Le 1er juin 2023, l’Union Européenne a franchi une étape majeure dans le domaine de la propriété intellectuelle avec l’introduction du nouveau brevet unitaire européen. Mais bien qu’il offre de nombreux avantages, il fait également naître des craintes.

Avec le secret d’affaires, les brevets constituent l’une des mesures de protection intellectuelle les plus importantes. Pourtant, ils ne concernent qu’un nombre restreint d’entreprises. « En réalité, les brevets ne concernent qu’environ 4% des entreprises ! », estime Alain Strowel, professeur à l’UCLouvain et avocat. « Cependant, ils jouent un rôle crucial dans des secteurs essentiels de l’économie, tels que la haute technologie ou l’industrie pharmaceutique ». Par conséquent, il faut faire en sorte que ce système soit simple et accessible. C’est dans cette optique qu’est né le brevet unitaire européen.

Avec ce nouveau venu, une entreprise belge peut désormais choisir entre trois types de brevets : le brevet national, le brevet européen et le brevet unitaire européen. « Le premier est délivré par le ministère des affaires économiques en Belgique et sera uniquement d’application sur le territoire belge », explique Alain Strowel. « Le second est délivré par l’Office Européen des Brevets. C’est également cette instance qui se chargera d’octroyer le nouveau brevet unitaire européen ».
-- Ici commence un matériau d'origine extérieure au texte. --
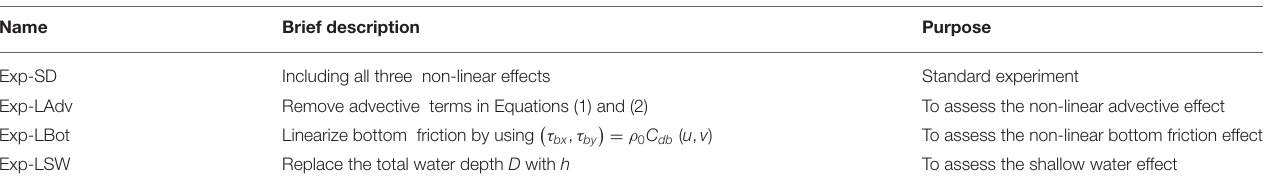
FIGURE 8 | Spatial distributions of (A) the maximum positive magnitude of ζ TSI , i.e., MAX( ζ TSI ), (B) the root-mean-square of ζ TSI , i.e., RMS( ζ TSI ), and (C) the ratio I r , RMS ( ζ SO ) ∗ RMS ( ζ TO ), in the PRE during the passage of Typhoon Hato. which is defined as I r = RMS ( ζ TSI ) / p TABLE 2 | The “subtraction” numerical approach used to study the mechanisms of tide-surge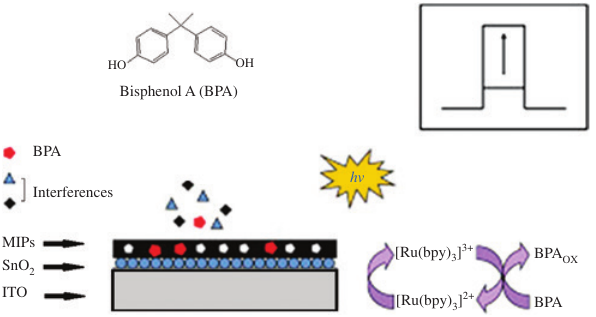
Figure 5: Schematic diagram of MIPs based on photoelectrochemi- cal sensor. This figure was reprinted from Zhang et al. (2015) with permission from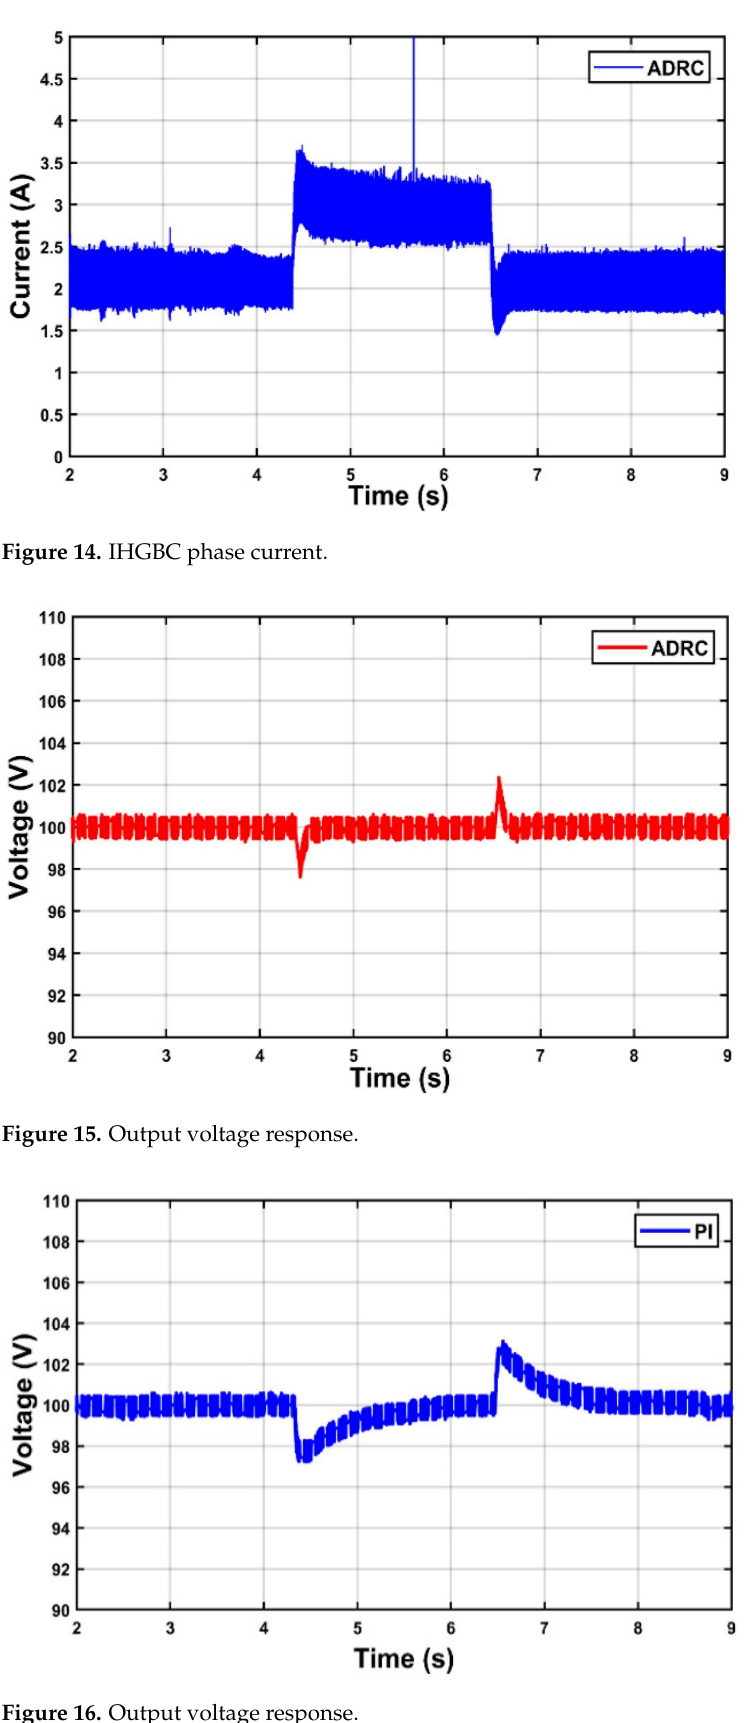
Figure 17. PEMFC emulator’s current and voltage. 7. Conclusions To improve the control performance and ensure the stability and fast response of the DC/DC boost converter under parameter uncertainties and disturbances, a robust two- loop control based on a linear active disturbance rejection control is proposed in this pa- per. It includes an internal current control loop and an external voltage control loop of an interleaved high gain DC/DC boost converter associated with the proton exchange mem- brane fuel cell system. This converter provides high efficiency and high voltage gain with reduced voltage stress on the switches and diodes. In addition, the interleaving technique and the parallel structure of the converter guarantee low input current ripple and reduce the size of the passive components and its modularity also offers fault tolerant capabilities. The robustness and effectiveness of the proposed controller have been confirmed by simulations and experimental results. The results showed that the proposed control unit provides good dynamic performance and stability under different operating conditions. Moreover, the performance of the proposed control still needs to be verified against other advanced control techniques. Additionally, a number of ongoing research studies show that strong robustness can be provided by relying on a hybrid control between LADRC and other control algorithms, and this will be one of the directions of our future research. Author Contributions: Conceptualization, A.A.S.; methodology, A.A.S.; software, A.A.S., F.K. and A.B.; validation, A.A.S. and F.K.; formal analysis, A.A.S. and F.K.; investigation, A.A.S., M.B. and Y.A.; resources, M.B. and Y.A.; data curation, A.A.S. and F.K.; writing—original draft preparation, A.A.S.; writing—review and editing, A.A.S., K.F., Y.A., A.B. and M.B.; visualization, A.A.S., F.K. and A.B.; supervision, M.B. and F.K.; project administration, M.B. and Y.A. All authors have read and agreed to the published version of the manuscript. Funding: This research received no external funding. Institutional Review Board Statement: Not applicable.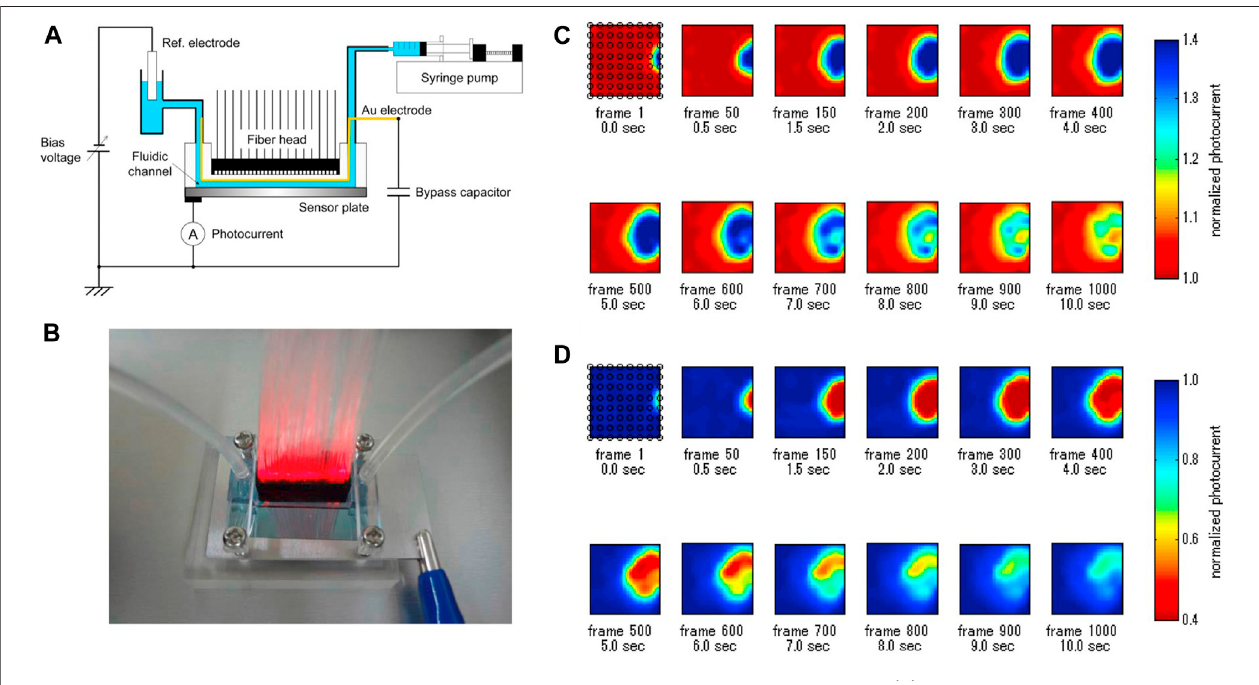
FIGURE4|(A) SchematicdiagramoftheU-shapedmicrochannelLAPSanalysissystemwithatrapstructure; (B) Distributionofenzymaticreactionimagesofurea solution in microchannels under different urease injection fl ow rates, 0.1 ml/h, 0.5 ml/h, and 1 ml/h (Miyamoto et al., 2011).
Si votre brevet est invalidé dans un pays, il le sera inévitablement dans les 16 autres.

- Alain Strowel, Professeur à l’UCLouvain et avocat

« Les principales différences résident dans les coûts de validation et de mise en œuvre », ajoute l’avocat. « Chaque validation dans un nouveau pays (39 au total) pour le brevet européen classique engendre des frais supplémentaires ». Par exemple, les frais de traduction et les taxes annuelles dans chaque État. Par conséquent, sauf dans certains secteurs comme la pharma, les entreprises ont tendance à limiter la validation pour éviter un surcoût, en optant pour des pays clés comme l’Allemagne, la France ou le Royaume-Uni. Le brevet unitaire européen, qui entre en vigueur dans 17 pays, vise à simplifier ces démarches.

« Concrètement, il n’est plus nécessaire d’effectuer 17 démarches auprès des 17 offices nationaux pour obtenir la reconnaissance et la protection de son brevet », explique Etienne Mignolet, directeur de la communication du SPF Économie. « Cela a un impact considérable sur la lourdeur administrative et la somme à débourser ». Un avantage certain pour les PME qui pourront allouer davantage de ressources à l’innovation et au développement de nouveaux produits. « La juridiction commune prévue pour ce nouveau brevet assurera une protection uniforme et cohérente dans ces 17 États membres de l’Union Européenne ».

Toutefois, ce brevet unitaire européen est loin d’être la solution ultime. « Si 17 pays ont ratifié le traité international et que 8 autres sont en attente, il convient de noter que le Royaume-Uni, un pays clé, n’en fait pas partie », poursuit Alain Strowel. Cette nouvelle politique en matière de brevets engendre également de nouveaux risques. « Si votre brevet est invalidé dans un pays, il le sera inévitablement dans les 16 autres. Ce qui peut être catastrophique pour certaines entreprises ».

A l’inverse,, le brevet européen classique permet de segmenter la protection et de répartir les risques. De plus, certains craignent que le nouveau système ne facilite le Patent Trolling : lorsque des “entités de gestion de brevets » acquièrent des brevets non pas dans le but de les utiliser, mais seulement pour poursuivre en justice d’autres entreprises pour leur violation présumée et obtenir ainsi des dommages-intérêts. Face à ces risques et craintes, de nombreuses entreprises ont déjà décidé de déroger à la compétence de la nouvelle juridiction pour leurs brevets européens classiques.

Il est donc préférable de bien connaître son marché et d’étudier sa stratégie minutieusement.